Creditors are not exempt from their ECOA obligations, even if the technologies they use are still being tested and they find them too complex, too “opaque” or too new to make decisions.
In a blog post, Troutman Pepper’s attorney Chris Willis said ECOA is no exception to machine learning models or decisions based on other types of underwriting, and the CFPB doesn’t really need clarification.
“It is even more difficult to understand why the bureau has not provided guidance on the appropriate method for machine learning models to derive reasons for bad behavior,” Willis wrote, considering the inconsistencies in how bad behavior feedback should be provided in the new underwriting approach, Willis wrote. Certainty, Willis wrote.

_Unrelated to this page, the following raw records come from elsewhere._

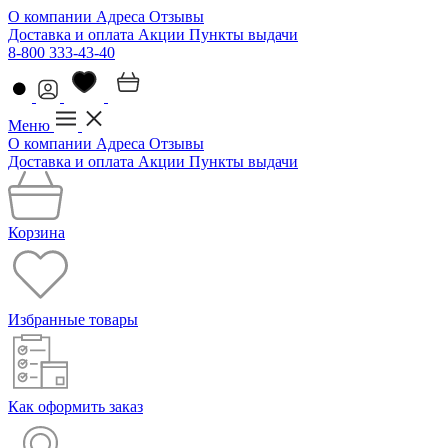
О компании
Адреса
Отзывы
Доставка и оплата
Акции
Пункты выдачи
8-800 333-43-40
Меню
О компании
Адреса
Отзывы
Доставка и оплата
Акции
Пункты выдачи
Корзина
Избранные товары
Как оформить заказ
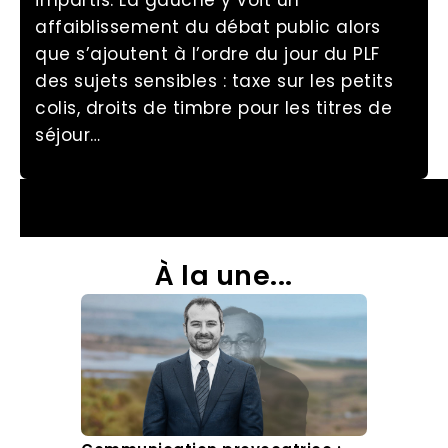
impartis. La gauche y voit un
affaiblissement du débat public alors
que s’ajoutent à l’ordre du jour du PLF
des sujets sensibles : taxe sur les petits
colis, droits de timbre pour les titres de
séjour…
À la une...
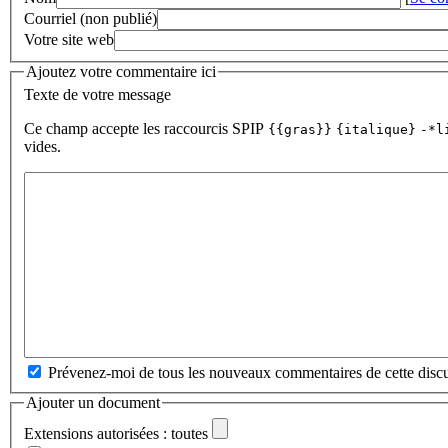
Courriel (non publié)
Votre site web
Ajoutez votre commentaire ici
Texte de votre message
Ce champ accepte les raccourcis SPIP
{{gras}}
{italique}
-*l
vides.
Prévenez-moi de tous les nouveaux commentaires de cette discu
Ajouter un document
Extensions autorisées : toutes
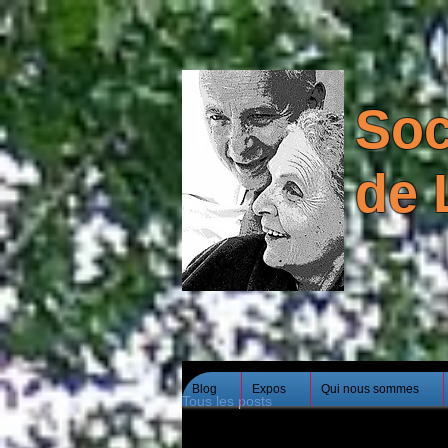
Soc
de 
Blog
Expos
Qui nous sommes
Tous les posts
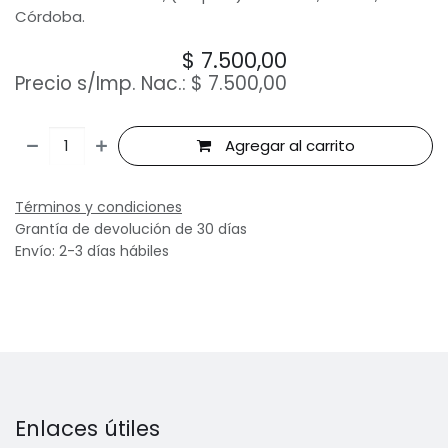
Córdoba.
$
7.500,00
Precio s/Imp. Nac.:
$
7.500,00
Agregar al carrito
Términos y condiciones
Grantía de devolución de 30 días
Envío: 2-3 días hábiles
Enlaces útiles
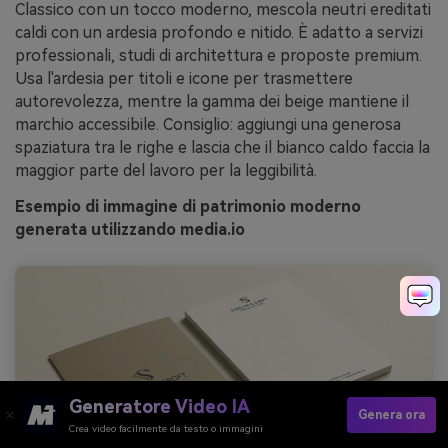
Classico con un tocco moderno, mescola neutri ereditati
caldi con un ardesia profondo e nitido. È adatto a servizi
professionali, studi di architettura e proposte premium.
Usa l'ardesia per titoli e icone per trasmettere
autorevolezza, mentre la gamma dei beige mantiene il
marchio accessibile. Consiglio: aggiungi una generosa
spaziatura tra le righe e lascia che il bianco caldo faccia la
maggior parte del lavoro per la leggibilità.
Esempio di immagine di patrimonio moderno
generata utilizzando media.io
Generatore Video IA
Genera ora
Crea video facilmente da testo o immagini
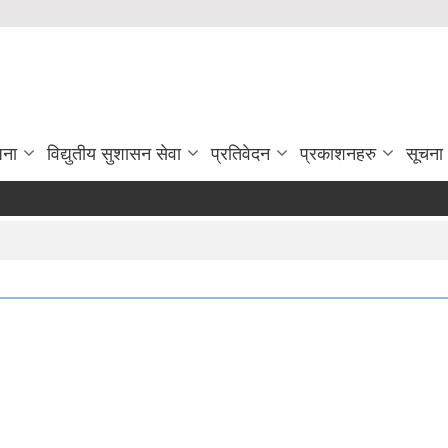
जना
विद्युतीय सुशासन सेवा
प्रतिवेदन
प्रकाशनहरु
सूचना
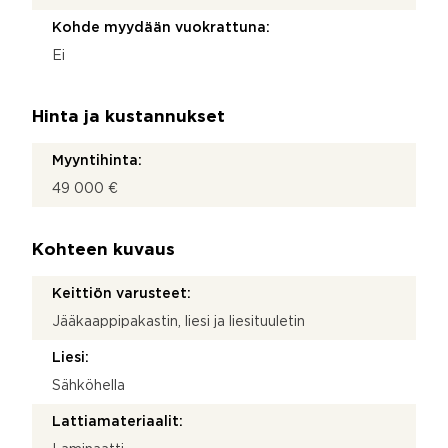
Kohde myydään vuokrattuna:
Ei
Hinta ja kustannukset
Myyntihinta:
49 000 €
Kohteen kuvaus
Keittiön varusteet:
Jääkaappipakastin, liesi ja liesituuletin
Liesi:
Sähköhella
Lattiamateriaalit:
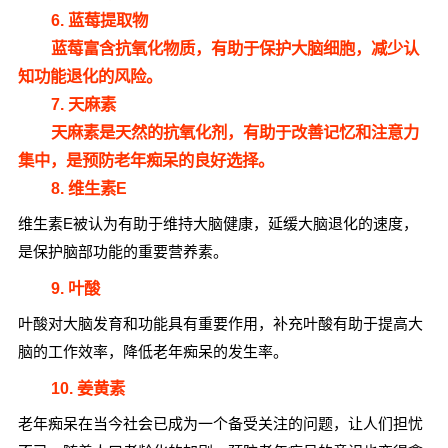
6. 蓝莓提取物
蓝莓富含抗氧化物质，有助于保护大脑细胞，减少认
知功能退化的风险。
7. 天麻素
天麻素是天然的抗氧化剂，有助于改善记忆和注意力
集中，是预防老年痴呆的良好选择。
8. 维生素E
维生素E被认为有助于维持大脑健康，延缓大脑退化的速度，
是保护脑部功能的重要营养素。
9. 叶酸
叶酸对大脑发育和功能具有重要作用，补充叶酸有助于提高大
脑的工作效率，降低老年痴呆的发生率。
10. 姜黄素
老年痴呆在当今社会已成为一个备受关注的问题，让人们担忧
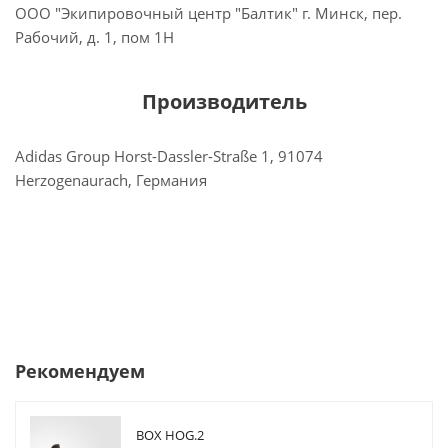
ООО "Экипировочный центр "Балтик" г. Минск, пер.
Рабочий, д. 1, пом 1Н
Производитель
Adidas Group Horst-Dassler-Straße 1, 91074
Herzogenaurach, Германия
Рекомендуем
BOX HOG.2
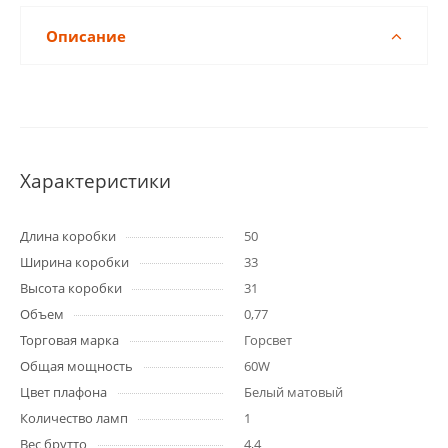
Описание
Характеристики
Длина коробки
50
Ширина коробки
33
Высота коробки
31
Объем
0,77
Торговая марка
Горсвет
Общая мощность
60W
Цвет плафона
Белый матовый
Количество ламп
1
Вес брутто
4,4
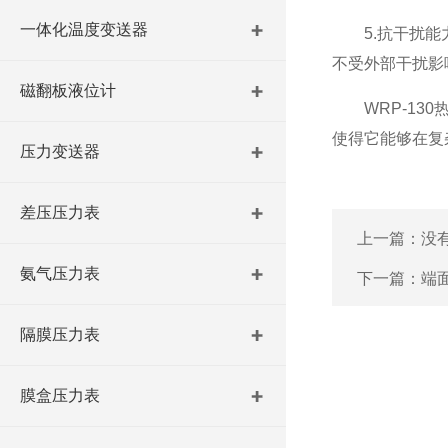
一体化温度变送器
5.抗干扰能力
不受外部干扰影
磁翻板液位计
WRP-130
使得它能够在复
压力变送器
差压压力表
上一篇：没
氨气压力表
下一篇：
端
隔膜压力表
膜盒压力表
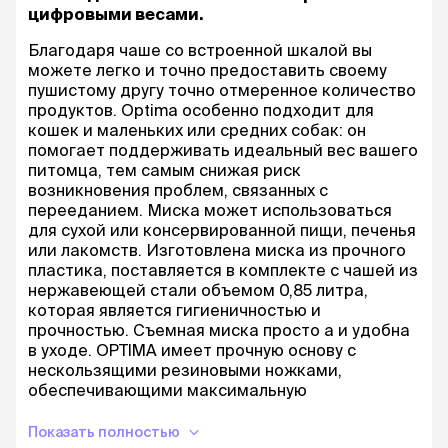
цифровыми весами.
Благодаря чаше со встроенной шкалой вы
можете легко и точно предоставить своему
пушистому другу точно отмеренное количество
продуктов. Optima особенно подходит для
кошек и маленьких или средних собак: он
помогает поддерживать идеальный вес вашего
питомца, тем самым снижая риск
возникновения проблем, связанных с
перееданием. Миска может использоваться
для сухой или консервированной пищи, печенья
или лакомств. Изготовлена миска из прочного
пластика, поставляется в комплекте с чашей из
нержавеющей стали объемом 0,85 литра,
которая является гигиеничностью и
прочностью. Съемная миска просто а и удобна
в уходе. OPTIMA имеет прочную основу с
нескользящими резиновыми ножками,
обеспечивающими максимальную
стабильность. Благодаря своим небольшим
размерам его можно носить с собой в разных
Показать полностью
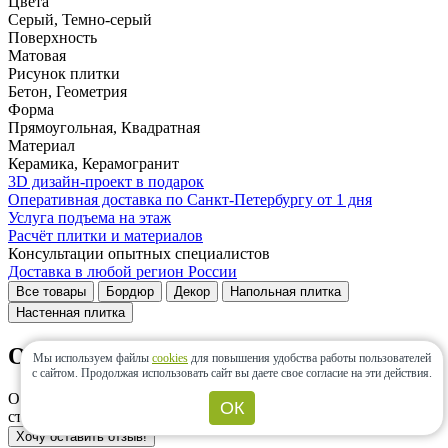
Цвета
Серый, Темно-серый
Поверхность
Матовая
Рисунок плитки
Бетон, Геометрия
Форма
Прямоугольная, Квадратная
Материал
Керамика, Керамогранит
3D дизайн-проект в подарок
Оперативная доставка по Санкт-Петербургу от 1 дня
Услуга подъема на этаж
Расчёт плитки и материалов
Консультации опытных специалистов
Доставка в любой регион России
Все товары
Бордюр
Декор
Напольная плитка
Настенная плитка
Отзывы и оценки
Мы используем файлы
cookies
для повышения удобства работы пользователей
с сайтом.
Продолжая использовать сайт вы даете свое согласие на эти действия.
Отзывов о коллекции Sonata пока нет. Оставьте свой отзыв и
ОК
станьте первым!
Хочу оставить отзыв!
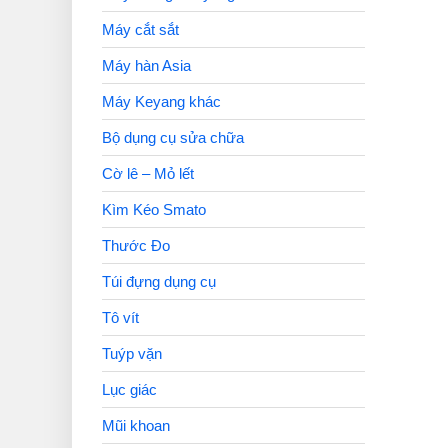
Máy cắt sắt
Máy hàn Asia
Máy Keyang khác
Bộ dụng cụ sửa chữa
Cờ lê – Mỏ lết
Kìm Kéo Smato
Thước Đo
Túi đựng dụng cụ
Tô vít
Tuýp vặn
Lục giác
Mũi khoan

Ed Mierzwinski, senior director of the US Public Interest Research Group, however, said: “The CFPB’s actions show it will insist that lenders cannot simply tell consumers, ‘We either don’t understand what the secret but superintelligent black box AI says, or we don’t want to tell it. They. You.'”
Sex discrimination ban also applies to LGBTQ borrowers
In another attempt to strengthen ECOA protections, the CFPB clarified in 2021 that the law’s prohibition on sex discrimination extends to discrimination based on sexual orientation and gender identity.
The CFPB took this action after a period of public feedback after the Supreme Court clarified that Civil Rights Act protections from sex discrimination extend to discrimination based on sexual orientation and gender identity.
“It’s difficult to quantify the impact of the CFPB’s actions,” Williamson said, “but we applaud efforts to reduce discrimination and improve access to credit for LGBTQ+ consumers.”
While all of these CFPB efforts to expand ECOA protections have yet to yield tangible results, they have at least made lenders more vigilant about enforcing protections.
“It’s safe to say that lawyers in the financial industry have been doing two things lately: admonishing their clients to tread carefully, and bemoaning Congress and the trade press for this pesky CFPB,” Mierzwinski said.
While issuing the guidance helps lenders unable to bypass ECOA protections, Williamson said it is now up to the CFPB to back its clarification and “take enforcement action against violations.”
The CFPB made some clarifications to the Equal Credit Opportunity Act, making it clear that lenders cannot ignore the spirit of the Act, which prohibits discrimination against lenders. While these actions have yet to have any real impact, they at least remind lenders that the CFPB is monitoring whether they have strengthened ECOA safeguards.